От бессонницы мне, как обычно, понадобилось выпить. Я неплохо научился гасить встречным огнем алкоголя тот костер, который сжигает меня изнутри. Это пламя могло бы согреть и осветить мир, но, не имея выхода, оно лишь опаляет мне сердце.
Дома водки не было, а выходить на улицу в комендантский час строжайше воспрещалось, но Город всегда жил двойной и тройной жизнью, приспосабливаясь к любой власти. Запреты ему нипочем. Через два квартала от меня находится подпольный кабак. Я оделся и пять минут спустя уже стучал в глухую дверь установленным стуком.
На створке тускло засветилась точка. Меня рассматривали в глазок. Я снял шляпу и слегка поклонился. Узнали.

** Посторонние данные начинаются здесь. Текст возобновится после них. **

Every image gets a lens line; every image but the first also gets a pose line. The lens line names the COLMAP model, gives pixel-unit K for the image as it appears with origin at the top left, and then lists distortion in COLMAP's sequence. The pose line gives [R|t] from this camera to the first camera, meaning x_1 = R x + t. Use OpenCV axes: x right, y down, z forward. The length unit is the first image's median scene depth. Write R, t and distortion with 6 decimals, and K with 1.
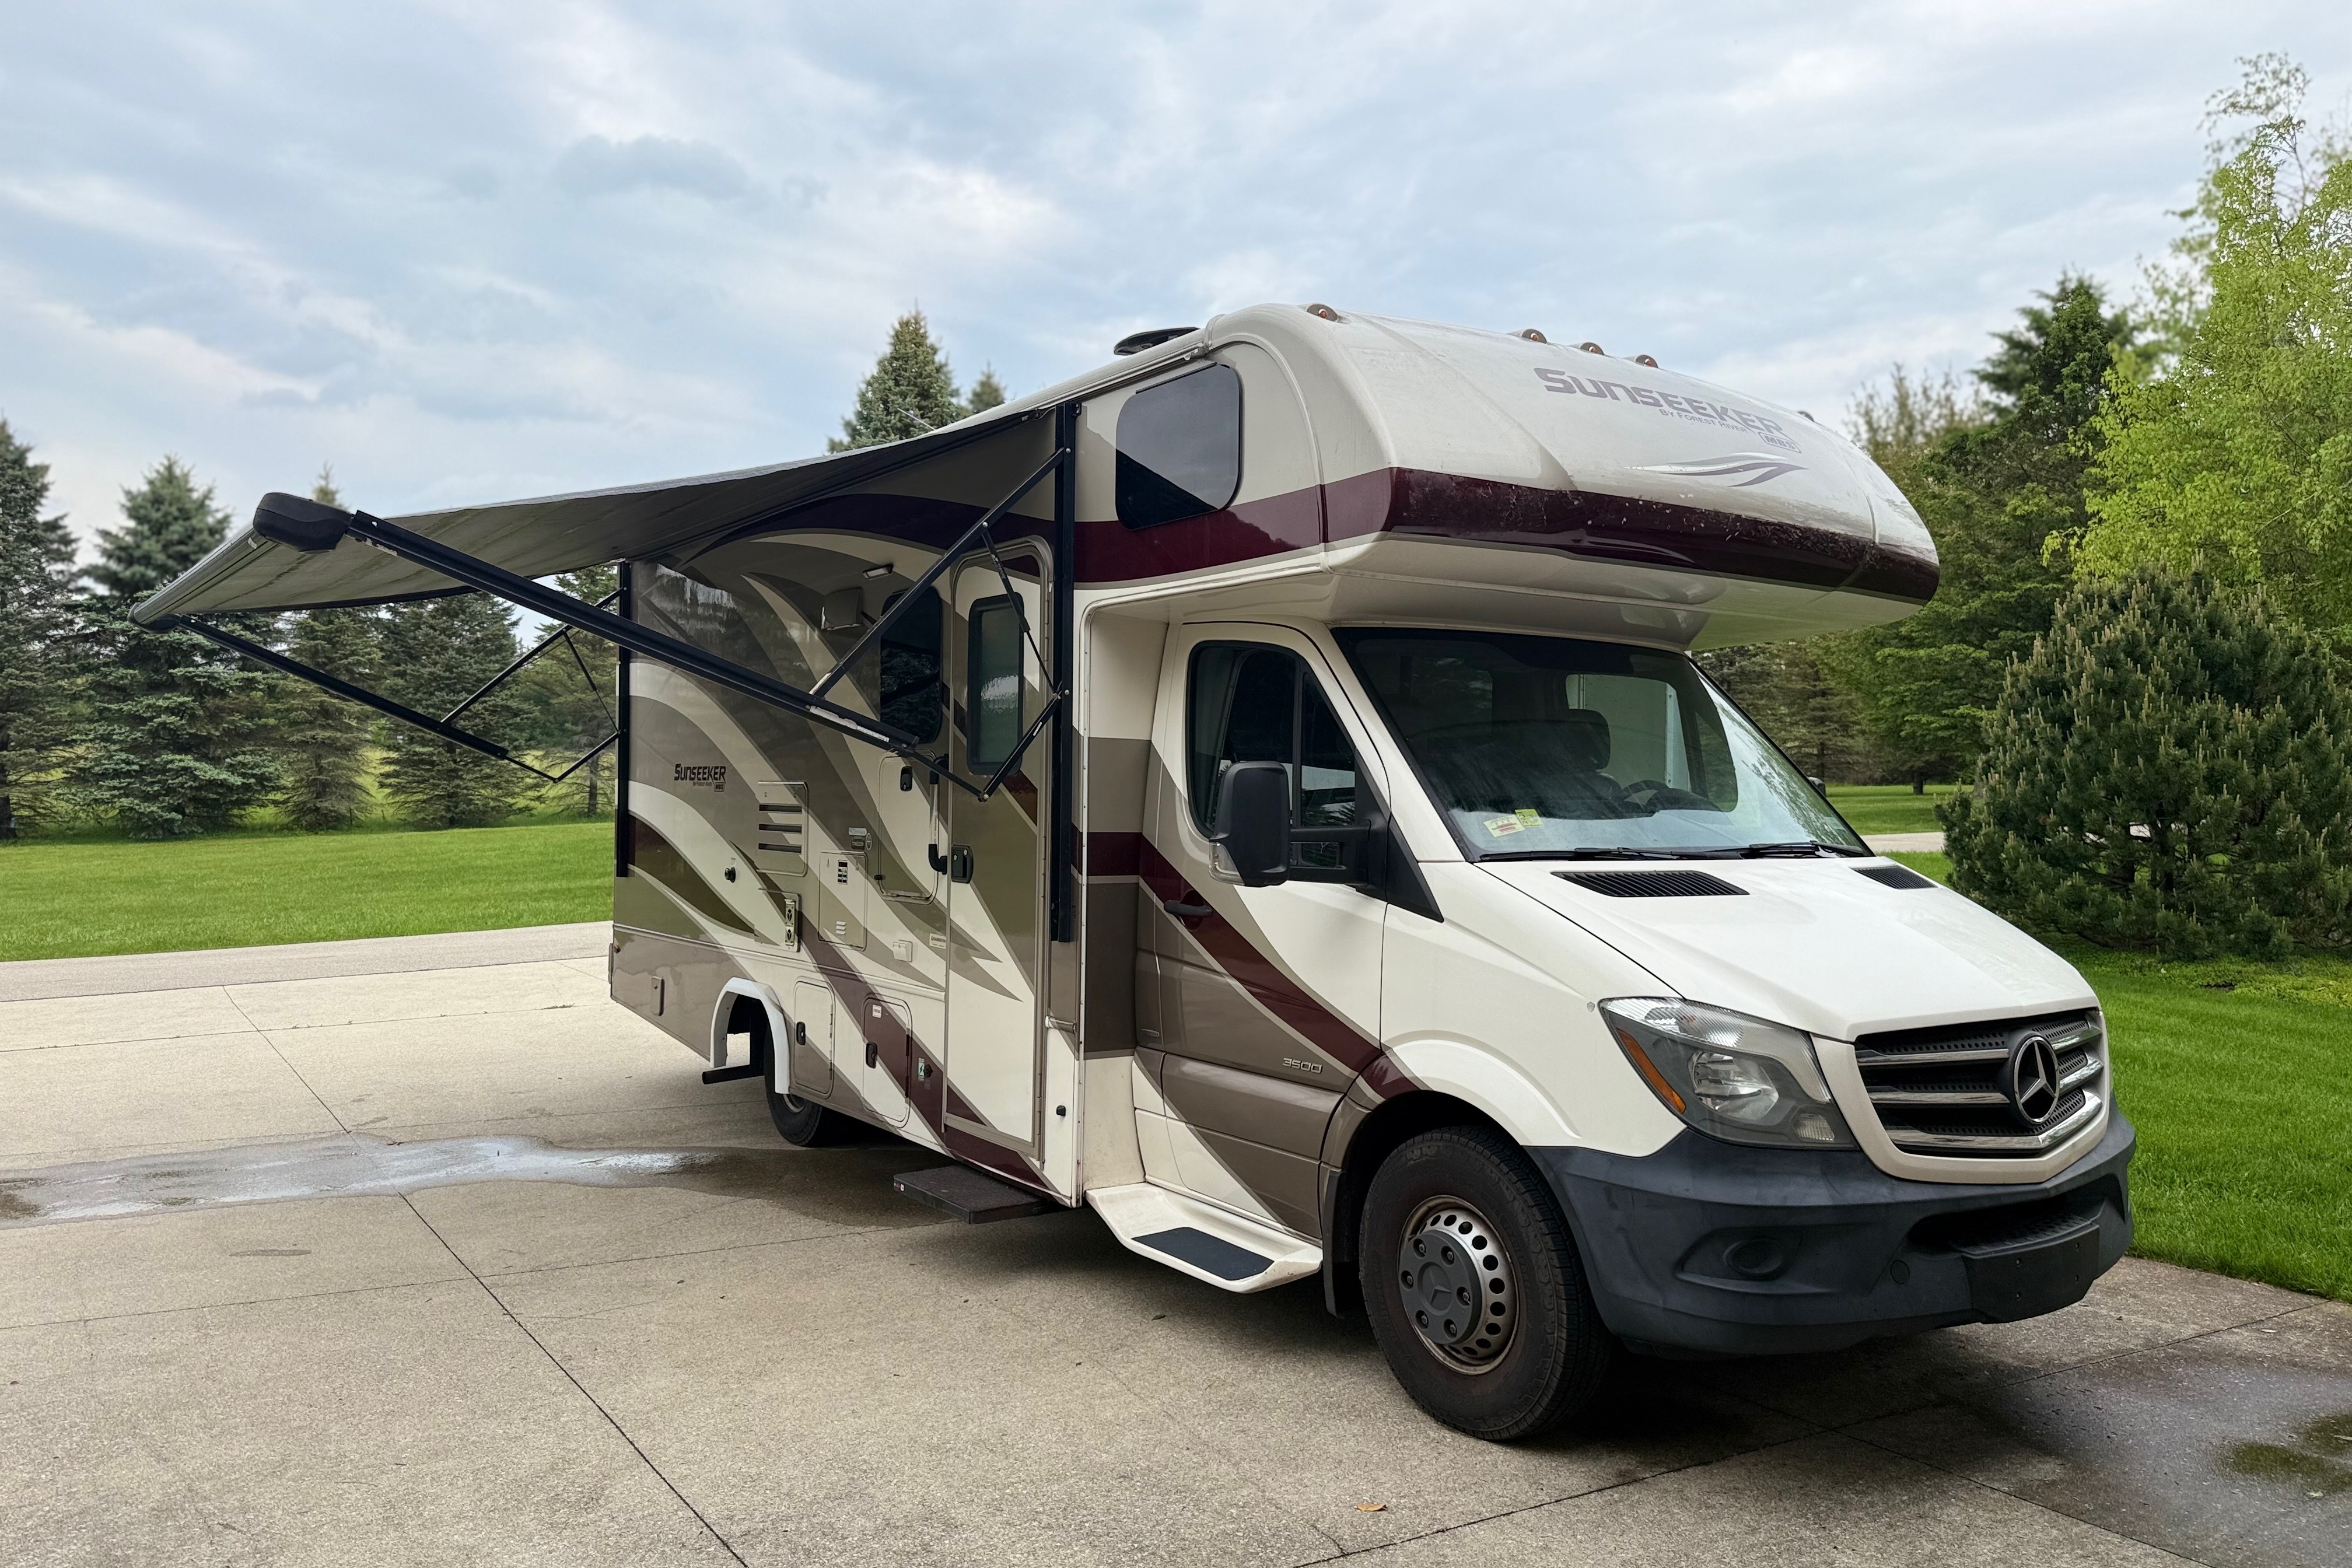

Электричества в подвале, конечно, не было. Полагалось самому зажигать на столике керосиновую лампу, но я остался в темноте, да еще забрался в самый дальний угол.
Налил из графина полстакана, сразу выпил и стал ждать, чтоб перестало жечь изнутри, но что-то никак не отпускало. Мне уже за сорок, а ничего не сделано, жевал я свою всегдашнюю горькую жвачку. Мир населен и перенаселен теми, кому за сорок и кто ничего не сделал, но они и не знают, чтó нужно делать, а я-то знаю, знаю, и оттого бессилие тысячекратно тяжелее.
Когда за соседний стол сели двое и начали тихо переговариваться, я даже обрадовался – их бубнеж отвлек меня от самоедства.
Это были персонажи из «подкоряжного мира», как, помнишь, называли во времена нашей студенческой юности разный мутный, нечистый, ночной люд. Словно перевернул корягу, и там, в сырой грязи, копошатся какие-то жучки, червяки, сколопендры. Вот и эти были такие же – спекулянты с черного рынка, торговцы «марафетом», а может быть, даже воры или грабители. На территории страха и беды, каковой теперь является Город, подобной публике раздолье.
Я сначала не прислушивался, но скоро по доносившимся до меня обрывкам фраз понял, что это контрабандисты, притом нового, очень популярного профиля – переправляющие по подпольным каналам живой груз. Многие евреи, кто имеет деньги или богатых родственников за границей, после апрельского приказа об учреждении Гетто пытаются перебраться в Палестину, пока всех не заперли за колючей проволокой. Когда есть спрос на услугу, появляется и предложение, так что возникла даже конкуренция между «туристическими фирмами» (остроумное название). Я слышал, что «ваучер» через Словакию и Румынию, а оттуда морем можно добыть за 100 американских долларов – сумма большая, но не астрономическая. Всё неплохо организовано. Гарантией того, что «гиды» не прикончат «туриста» по дороге, является оплата по результату. Ее производят заграничные родственники на месте прибытия.
Мои соседи обсуждали какого-то Данцигера, беженца из Германии. Щуплый мужичонка (звали его Лех) волновался, ерзал и много говорил свистящим шепотом. Второй, сидевший ко мне мощной квадратной спиной, ронял слова скупо. Первый называл его Шайло.
Минут через пять стало ясно, что контрабандой людей промышляет только Лех. К нему обратился потенциальный клиент, берлинский ювелир, предложивший хороший задаток: 50 долларов, а по прибытии в Яффу – вдвое.
– Открывает он свой чемодан, – свистел Лех, – а там (я подглядел) зеленым-зелено! Доллары пачками! Говорю ж тебе, Шайло, он ювелир, берлинский! Наверно, продал всё свое рыжье и все цацки!